Homework: I will assign homework problems as we go through the material. We can discuss the homework problems at any time during class. All homework assignments of a given week have to be handed in by the start of the Wednesday class of the following week. You may hand in some of your problems early to be able to correct your mistakes. Although you may (and should) work together with your class mates, the solutions you hand in have to be your own.
Quizzes: I will frequently check your progress through unannounced quizzes given at the beginning of class. A quiz will typically test your concept of a certain definition or statement. There will be no make-up quizzes. At the end of the semester, I will drop the lowest of your quiz grades.

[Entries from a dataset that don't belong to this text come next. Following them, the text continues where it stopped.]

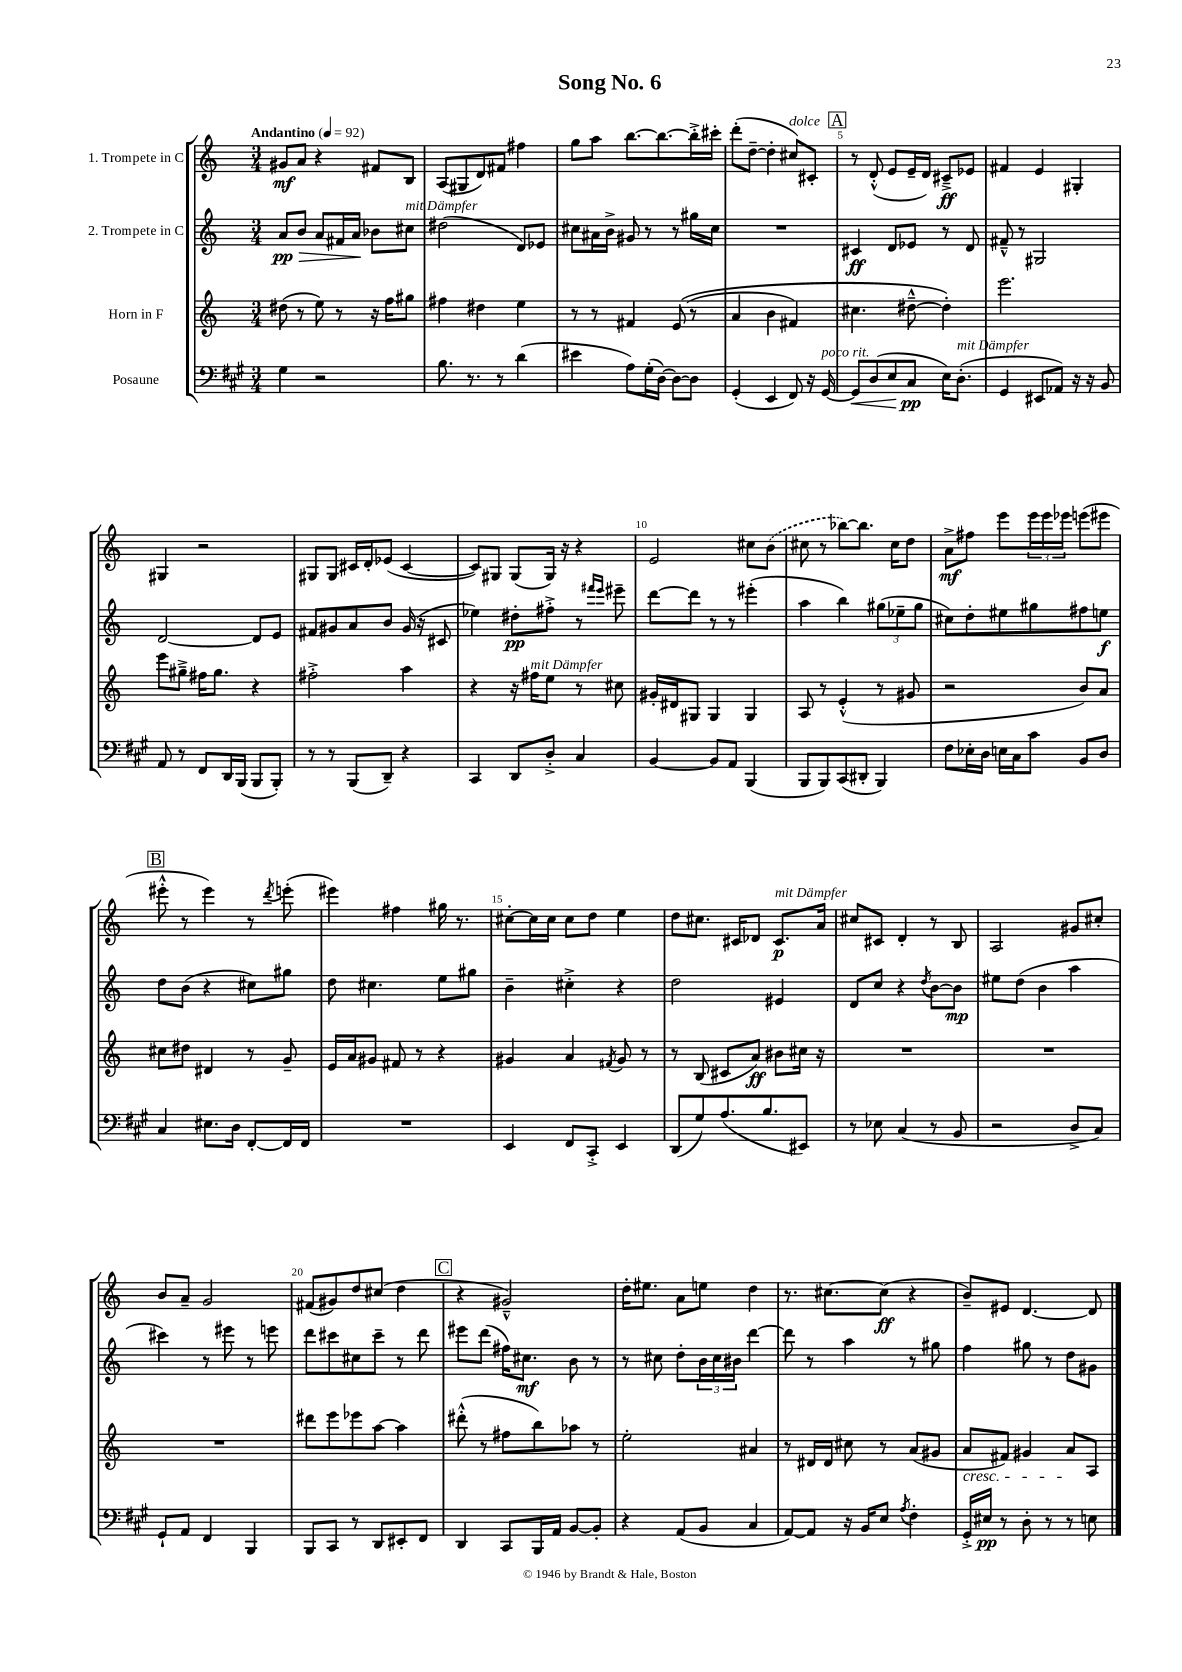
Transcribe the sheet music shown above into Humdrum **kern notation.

**kern	**dynam	**kern	**dynam	**kern	**dynam	**kern	**dynam
*part4	*part4	*part3	*part3	*part2	*part2	*part1	*part1
*staff4	*staff4	*staff3	*staff3	*staff2	*staff2	*staff1	*staff1
*I"Posaune	*	*I"Horn in F	*	*I"2. Trompete in C	*	*I"1. Trompete in C	*
*clefF4	*	*clefG2	*	*clefG2	*	*clefG2	*
*k[f#c#g#]	*	*k[]	*	*k[]	*	*k[]	*
*M3/4	*	*M3/4	*	*M3/4	*	*M3/4	*
*MM92	*	*MM92	*	*MM92	*	*MM92	*
=1	=1	=1	=1	=1	=1	=1	=1
!	!	!	!	!	!	!LO:TX:a:B:t=Andantino	!
!	!	!	!	!	!LO:HP:b	!	!
4G#\	.	(8dd#X\	.	8a/L	> pp	8g#X/L	mf
.	.	8r	.	8b/J	.	8a/J	.
2r	.	8ee\)	.	8a/L	.	4r	.
.	.	8r	.	16f#X/L	.	.	.
.	.	.	.	16a/JJ	.	.	.
.	.	16r	.	8b-X\L	]	8f#X/L	.
.	.	16ff\KL	.	.	.	.	.
!	!	!	!	!LO:TX:a:i:t=mit Dämpfer	!	!	!
.	.	8gg#X\J	.	8cc#X\J	.	8B/J	.
=2	=2	=2	=2	=2	=2	=2	=2
8.B\	.	4ff#X\	.	(2dd#X\	.	(8A/L	.
.	.	.	.	.	.	8G#X/	.
8.r	.	.	.	.	.	.	.
.	.	4dd#X\	.	.	.	8d/)	.
8r	.	.	.	.	.	8f#X/J	.
(4d\	.	4ee\	.	8d/L)	.	4ff#X\	.
.	.	.	.	8e-X/J	.	.	.
=3	=3	=3	=3	=3	=3	=3	=3
4e#X\	.	8r	.	8cc#X\L	.	8gg\L	.
.	.	8r	.	16a#X\L	.	8aa\J	.
.	.	.	.	16b^\JJ	.	.	.
8A\L)	.	4f#X/	.	8g#X/	.	[8.bb\L	.
(16G#'\L	.	.	.	8r	.	.	.
[16D\JJ)	.	.	.	.	.	8.bb\_	.
8D\L_	.	((8e/	.	8r	.	.	.
8D\J]	.	8r	.	16gg#X\LL	.	16bb'^\L]	.
.	.	.	.	16cc#\JJ	.	16ccc#X'\JJ	.
=4	=4	=4	=4	=4	=4	=4	=4
(4GG#'/	.	4a/	.	2.r	.	(8ddd'\L	.
.	.	.	.	.	.	[8dd~\J	.
4EE/	.	4b\	.	.	.	4dd'\]	.
!	!	!	!	!	!	!LO:TX:a:i:t=dolce	!
8FF#/)	.	4f#X/)	.	.	.	8cc#X/L)	.
16r	.	.	.	.	.	8c#X'/J	.
!LO:TX:a:i:t=poco rit.	!	!	!	!	!	!	!
[16GG#/	.	.	.	.	.	.	.
!!LO:REH:place=s1:t=A
=5	=5	=5	=5	=5	=5	=5	=5
!	!LO:HP:b	!	!	!	!	!	!
8GG#/L]	<	4.cc#X\	.	4c#X/	ff	8r	.
(8D/	.	.	.	.	.	(8d'^^/	.
8E/	.	.	.	8d/L	.	8e/L	.
8C#/J	pp	[8dd#X~^^\	.	8e-X/J	.	16e~/L	.
.	.	.	.	.	.	16d/JJ)	.
16E\KL)	[	4dd#'\])	.	8r	.	8c#X~^/L	ff
!LO:TX:a:i:t=mit Dämpfer	!	!	!	!	!	!	!
(8.D'\J	.	.	.	.	.	.	.
.	.	.	.	8d/	.	8e-X/J	.
=6	=6	=6	=6	=6	=6	=6	=6
4GG#/	.	2.eee\	.	8f#X~^^/	.	4f#X/	.
.	.	.	.	8r	.	.	.
8EE#X/L	.	.	.	2G#X/	.	4e/	.
8AA-X/J)	.	.	.	.	.	.	.
16r	.	.	.	.	.	4G#X'/	.
16r	.	.	.	.	.	.	.
8BB/	.	.	.	.	.	.	.
!!LO:LB:g=z
=7	=7	=7	=7	=7	=7	=7	=7
8AA/	.	8eee\L	.	[2d/	.	4G#X/	.
8r	.	8gg#X~^\J	.	.	.	.	.
8FF#/L	.	16ff#X\KL	.	.	.	2r	.
.	.	8.gg#\J	.	.	.	.	.
16DD/L	.	.	.	.	.	.	.
(16BBB/JJ	.	.	.	.	.	.	.
8BBB/L	.	4r	.	8d/L]	.	.	.
8BBB'/J)	.	.	.	8e/J	.	.	.
=8	=8	=8	=8	=8	=8	=8	=8
8r	.	2ff#X'^\	.	8f#X/L	.	8G#X/L	.
8r	.	.	.	8g#X/	.	8G#/J	.
(8BBB/L	.	.	.	8a/	.	16c#X/LL	.
.	.	.	.	.	.	16d'/J	.
8DD~/J)	.	.	.	8b/J	.	(8e-X/J	.
4r	.	4aa\	.	(16g#/	.	[4c#/	.
.	.	.	.	16r	.	.	.
.	.	.	.	8c#X/	.	.	.
=9	=9	=9	=9	=9	=9	=9	=9
4CC#/	.	4r	.	4ee-X\)	.	8c#/L])	.
.	.	.	.	.	.	8G#X/J	.
8DD/L	.	16r	.	8dd#X'\L	pp	(8G#/L	.
!	!	!LO:TX:a:i:t=mit Dämpfer	!	!	!	!	!
.	.	16ff#X\KL	.	.	.	.	.
8D'^/J	.	8ee\J	.	8ff#X'^\J	.	16G#/Jk)	.
.	.	.	.	.	.	16r	.
4C#/	.	8r	.	8r	.	4r	.
.	.	.	.	16qqfff#X/LL	.	.	.
.	.	.	.	16qqeee/JJ	.	.	.
.	.	8cc#X\	.	8eee#X~\	.	.	.
=10	=10	=10	=10	=10	=10	=10	=10
[4BB/	.	16g#X'/LL	.	[8ddd\L	.	2e/	.
.	.	16d#X/J	.	.	.	.	.
.	.	8G#X/J	.	8ddd\J]	.	.	.
8BB/L]	.	4G#/	.	8r	.	.	.
8AA/J	.	.	.	8r	.	.	.
(4BBB/	.	4G#/	.	(4eee#X'\	.	8cc#X\L	.
.	.	.	.	.	.	(8b\J	.
=11	=11	=11	=11	=11	=11	=11	=11
8BBB/L	.	8A/	.	4aa\	.	8cc#X\	.
8BBB/)	.	8r	.	.	.	8r	.
(8CC#/	.	(4e'^^/	.	4bb\)	.	[8bb-X\L)	.
8DD#X'/J	.	.	.	.	.	8.bb-\J]	.
4BBB/)	.	8r	.	(12gg#X\L	.	.	.
.	.	.	.	.	.	16cc#\KL	.
.	.	.	.	12ee-X~\	.	.	.
.	.	8g#X/	.	.	.	8dd\J	.
.	.	.	.	12gg#\J	.	.	.
=12	=12	=12	=12	=12	=12	=12	=12
8F#\L	.	2r	.	8cc#X\L)	.	8a^\L	mf
16E-X'\L	.	.	.	8dd'\	.	8ff#X\J	.
16D\JJ	.	.	.	.	.	.	.
16En\LL	.	.	.	8ee#X\	.	8eee\L	.
16C#\J	.	.	.	.	.	.	.
8c#\J	.	.	.	8gg#X\	.	24eee\L	.
.	.	.	.	.	.	24eee\	.
.	.	.	.	.	.	24eee-X\JJ	.
8BB/L	.	8b/L)	.	8ff#X\	.	(8eeen\L	.
8D/J	.	8a/J	.	8een\J	f	8eee#X\J	.
!!LO:LB:g=z
!!LO:REH:place=s1:t=B
=13	=13	=13	=13	=13	=13	=13	=13
4C#/	.	8cc#X\L	.	8dd\L	.	8eee#X'^^\	.
.	.	8dd#X\J	.	(8b\J	.	8r	.
8.E#X\L	.	4d#X/	.	4r	.	4eee#\)	.
16D\Jk	.	.	.	.	.	.	.
[8FF#'/L	.	8r	.	8cc#X\L)	.	8r	.
.	.	.	.	.	.	8qddd/	.
16FF#/L]	.	8g~/	.	8gg#X\J	.	(8eeen'\	.
16FF#/JJ	.	.	.	.	.	.	.
=14	=14	=14	=14	=14	=14	=14	=14
2.r	.	16e/LL	.	8dd\	.	4eee#X\)	.
.	.	16a/J	.	.	.	.	.
.	.	8g#X/J	.	4.cc#X\	.	.	.
.	.	8f#X/	.	.	.	4ff#X\	.
.	.	8r	.	.	.	.	.
.	.	4r	.	8ee\L	.	16gg#X\	.
.	.	.	.	.	.	8.r	.
.	.	.	.	8gg#X\J	.	.	.
=15	=15	=15	=15	=15	=15	=15	=15
4EE/	.	4g#X/	.	4b~\	.	[8cc#X'\L	.
.	.	.	.	.	.	16cc#\L]	.
.	.	.	.	.	.	16cc#\JJ	.
8FF#/L	.	4a/	.	4cc#X'^\	.	8cc#\L	.
8CC#'^/J	.	.	.	.	.	8dd\J	.
.	.	8qf#X/	.	.	.	.	.
4EE/	.	8g#/	.	4r	.	4ee\	.
.	.	8r	.	.	.	.	.
=16	=16	=16	=16	=16	=16	=16	=16
(8DD/L	.	8r	.	2dd\	.	8dd\L	.
8G#/)	.	(8B/	.	.	.	8.cc#X\J	.
(8.A/	.	8c#X/L	.	.	.	.	.
.	.	.	.	.	.	16c#X/KL	.
.	.	8a/J)	ff	.	.	8d-X/J	.
8.B/	.	.	.	.	.	.	.
!	!	!	!	!	!	!LO:TX:a:i:t=mit Dämpfer	!
.	.	8b#X\L	.	4e#X/	.	8.c#/L	p
8EE#X/J)	.	16cc#X\Jk	.	.	.	.	.
.	.	16r	.	.	.	16a/Jk	.
=17	=17	=17	=17	=17	=17	=17	=17
8r	.	2.r	.	8d/L	.	8cc#X/L	.
8E-X\	.	.	.	8cc/J	.	8c#X/J	.
(4C#/	.	.	.	4r	.	4d'/	.
.	.	.	.	8qdd/	.	.	.
8r	.	.	.	[8b\L	.	8r	.
8BB/	.	.	.	8b\J]	mp	8B/	.
=18	=18	=18	=18	=18	=18	=18	=18
2r	.	2.r	.	8ee#X\L	.	2A/	.
.	.	.	.	(8dd\J	.	.	.
.	.	.	.	4b\	.	.	.
8D^/L	.	.	.	4aa\	.	8g#X/L	.
8C#/J)	.	.	.	.	.	8cc#X'/J	.
!!LO:LB:g=z
=19	=19	=19	=19	=19	=19	=19	=19
8GG#`/L	.	2.r	.	4ccc#X\)	.	8b/L	.
8AA/J	.	.	.	.	.	8a~/J	.
4FF#/	.	.	.	8r	.	2g/	.
.	.	.	.	8eee#X\	.	.	.
4BBB/	.	.	.	8r	.	.	.
.	.	.	.	8eeen\	.	.	.
=20	=20	=20	=20	=20	=20	=20	=20
8BBB/L	.	8ddd#X\L	.	8ddd\L	.	(8f#X/L	.
8CC#/J	.	8eee\	.	8ccc#X\	.	8g#X/)	.
8r	.	8eee-X\	.	8cc#X\	.	8dd/	.
8DD/L	.	[8aa\J	.	8ccc#~\J	.	(8cc#X/J	.
8EE#X'/	.	4aa\]	.	8r	.	4dd\	.
8FF#/J	.	.	.	8ddd\	.	.	.
!!LO:REH:place=s1:t=C
=21	=21	=21	=21	=21	=21	=21	=21
4DD/	.	(8ddd#X'^^\	.	8eee#X\L	.	4r	.
.	.	8r	.	(8ddd\J	.	.	.
8CC#/L	.	8ff#X\L	.	16ff#X\KL)	.	2g#X~^^/)	.
.	.	.	.	8.cc#X\J	mf	.	.
16BBB/L	.	8bb\)	.	.	.	.	.
16AA/JJ	.	.	.	.	.	.	.
[8BB/L	.	8aa-X\J	.	8b\	.	.	.
8BB'/J]	.	8r	.	8r	.	.	.
=22	=22	=22	=22	=22	=22	=22	=22
4r	.	2ee'\	.	8r	.	16dd'\KL	.
.	.	.	.	.	.	8.ee#X\J	.
.	.	.	.	8cc#X\	.	.	.
(8AA/L	.	.	.	8dd'\L	.	8a\L	.
8BB/J	.	.	.	24b\L	.	8een\J	.
.	.	.	.	24cc#\	.	.	.
.	.	.	.	24b#X\JJ	.	.	.
4C#/	.	4a#X/	.	[4ddd\	.	4dd\	.
=23	=23	=23	=23	=23	=23	=23	=23
[8AA/L)	.	8r	.	8ddd\]	.	8.r	.
8AA/J]	.	16d#X/LL	.	8r	.	.	.
.	.	16d#/JJ	.	.	.	[8.cc#X\L	.
16r	.	8cc#X\	.	4aa\	.	.	.
16BB/KL	.	.	.	.	.	.	.
8E/J	.	8r	.	.	.	(8cc#\J]	ff
8qA/	.	.	.	.	.	.	.
4F#'\	.	(8a/L	.	8r	.	4r	.
.	.	8g#X/J	.	8gg#X\	.	.	.
=24	=24	=24	=24	=24	=24	=24	=24
!	!	!LO:TX:b:i:t=cresc.	!	!	!	!	!
16GG#'^/LL	.	8a/L	.	4ff\	.	8b~/L)	.
16E#X/JJ	pp	.	.	.	.	.	.
8r	.	8f#X/J)	.	.	.	8e#X/J	.
8D'\	.	4g#X/	.	8gg#X\	.	[4.d/	.
8r	.	.	.	8r	.	.	.
8r	.	8a/L	.	8dd\L	.	.	.
8En\	.	8A/J	.	8g#X\J	.	8d/]	.
==	==	==	==	==	==	==	==
*-	*-	*-	*-	*-	*-	*-	*-
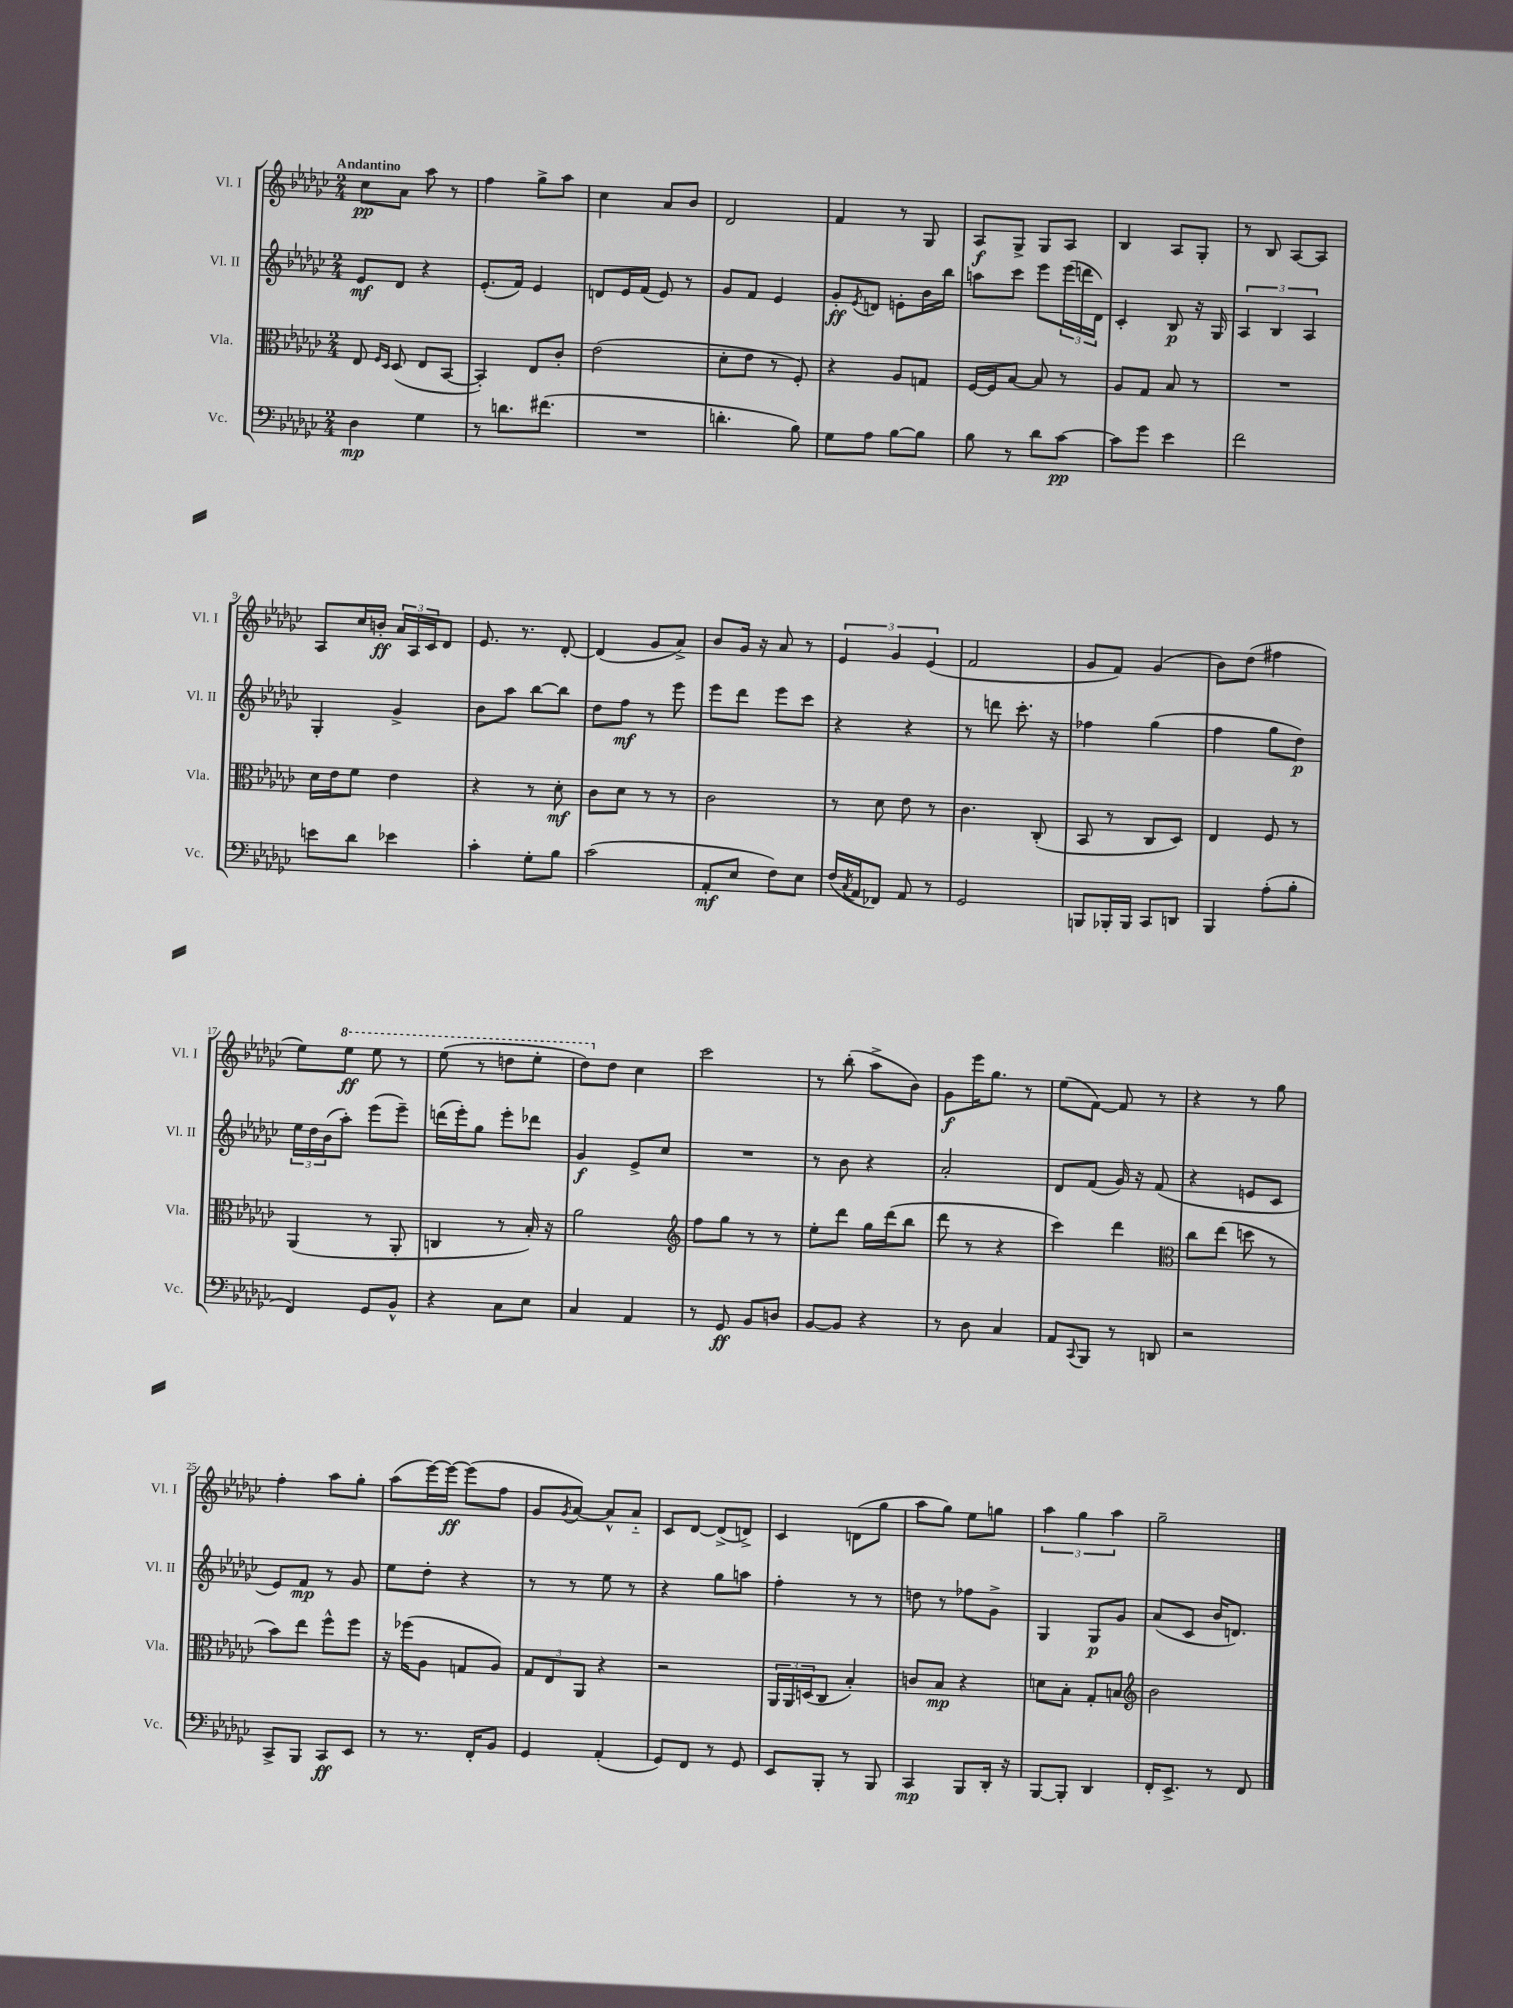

The way to learn math is through doing math. It is vital and expected that you attend every lecture. You will get a good feel for the math from there, but it is even more crucial that you do the homework. Working in groups is not only allowed but strongly recommended. The Blackboard system allows you to send emails to anybody in your class. Blackboard also features an online discussion board. Contact each other and work together.
Some more general fine print:
SFSU academic calender
Math typesetting programs
Tutoring
Academic Integrity and Plagiarism
CR/NCR grading
Incomplete grades
Late and retroactive withdrawals
Students with disabilities
Religious holidays
This syllabus is subject to change. All assignments, as well as other announcements on tests, policies, etc., are given in class. If you miss a class, it is your responsibility to find out what's going on. I will try to keep this course web page as updated as possible, however, the most recent information will always be given in class. Always ask lots of questions in class; my courses are interactive. You are always encouraged to see me in my office.
"If you don't like your analyst, see your local algebraist!"
Gert Almkvist (founder and director of The Institute for Algebraic Meditation)